§ **Estratto del documento**:

* * * *

Ci siamo. Si parte. E’ giusto parlare adesso, prima del fischio d’inizio. Non per fare pronostici rischiosi, che cozzano anche con i doverosi riti scaramantici ai quali tutti siamo affezionati. Ma per salutare con affetto la nostra squadra. Annozero: Stramaccioni lo ha detto e ripetuto. Ha ragione. Ho la sensazione frizzante che finalmente abbiamo (quasi del tutto) elaborato il lutto. L’epopea del triplete, le stagioni di Mourinho, gli scudetti di Mancini, Ibra e poi Eto’o, il Principe, Samuel e Lucio la coppia più forte del mondo, Julione in porta, i gol da metà campo di Deki, le prodezze di Maicon. La coppa alzata dal Capitano a Madrid. E’ tutto vero, tutto irripetibile nello stesso modo, con gli stessi uomini. Ma ora è il momento di ripartire. Per bene: con coraggio e umiltà, pazienza e orgoglio, correttezza e lealtà, forza e serenità, gioia e grinta.

* * * *

[Voci elencate in un dataset]
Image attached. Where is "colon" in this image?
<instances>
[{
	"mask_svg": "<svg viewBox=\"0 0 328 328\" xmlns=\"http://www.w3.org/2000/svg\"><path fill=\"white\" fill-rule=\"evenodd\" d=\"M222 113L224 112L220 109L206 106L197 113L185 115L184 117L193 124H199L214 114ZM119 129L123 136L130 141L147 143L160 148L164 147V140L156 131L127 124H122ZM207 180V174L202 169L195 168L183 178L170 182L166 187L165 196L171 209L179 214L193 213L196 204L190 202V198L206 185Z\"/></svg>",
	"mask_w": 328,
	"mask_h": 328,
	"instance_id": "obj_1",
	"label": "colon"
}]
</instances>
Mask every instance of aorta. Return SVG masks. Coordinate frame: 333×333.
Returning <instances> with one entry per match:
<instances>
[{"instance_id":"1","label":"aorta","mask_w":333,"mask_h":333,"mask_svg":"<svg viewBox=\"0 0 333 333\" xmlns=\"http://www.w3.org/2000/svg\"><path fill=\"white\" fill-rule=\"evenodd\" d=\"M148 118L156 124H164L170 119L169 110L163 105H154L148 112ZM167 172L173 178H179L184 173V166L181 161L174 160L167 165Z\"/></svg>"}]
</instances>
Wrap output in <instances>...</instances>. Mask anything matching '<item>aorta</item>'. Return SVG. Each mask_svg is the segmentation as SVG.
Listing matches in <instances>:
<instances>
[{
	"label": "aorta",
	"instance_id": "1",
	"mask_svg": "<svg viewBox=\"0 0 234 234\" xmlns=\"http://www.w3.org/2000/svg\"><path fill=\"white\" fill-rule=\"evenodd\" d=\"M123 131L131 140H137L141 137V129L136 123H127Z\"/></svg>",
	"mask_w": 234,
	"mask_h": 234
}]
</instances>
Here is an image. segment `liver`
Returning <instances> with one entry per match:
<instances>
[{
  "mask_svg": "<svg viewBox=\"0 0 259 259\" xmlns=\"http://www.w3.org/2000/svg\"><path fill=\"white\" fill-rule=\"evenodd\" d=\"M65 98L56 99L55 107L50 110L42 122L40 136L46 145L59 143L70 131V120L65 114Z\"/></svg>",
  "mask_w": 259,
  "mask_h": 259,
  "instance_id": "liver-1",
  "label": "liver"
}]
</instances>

* * * *

§ **Cosa prevede**: Nell'estratto sulla squadra, chi ha detto e ripetuto "Annozero"? I record non hanno alcun legame con l'estratto.

§ **Risultato**: Stramaccioni.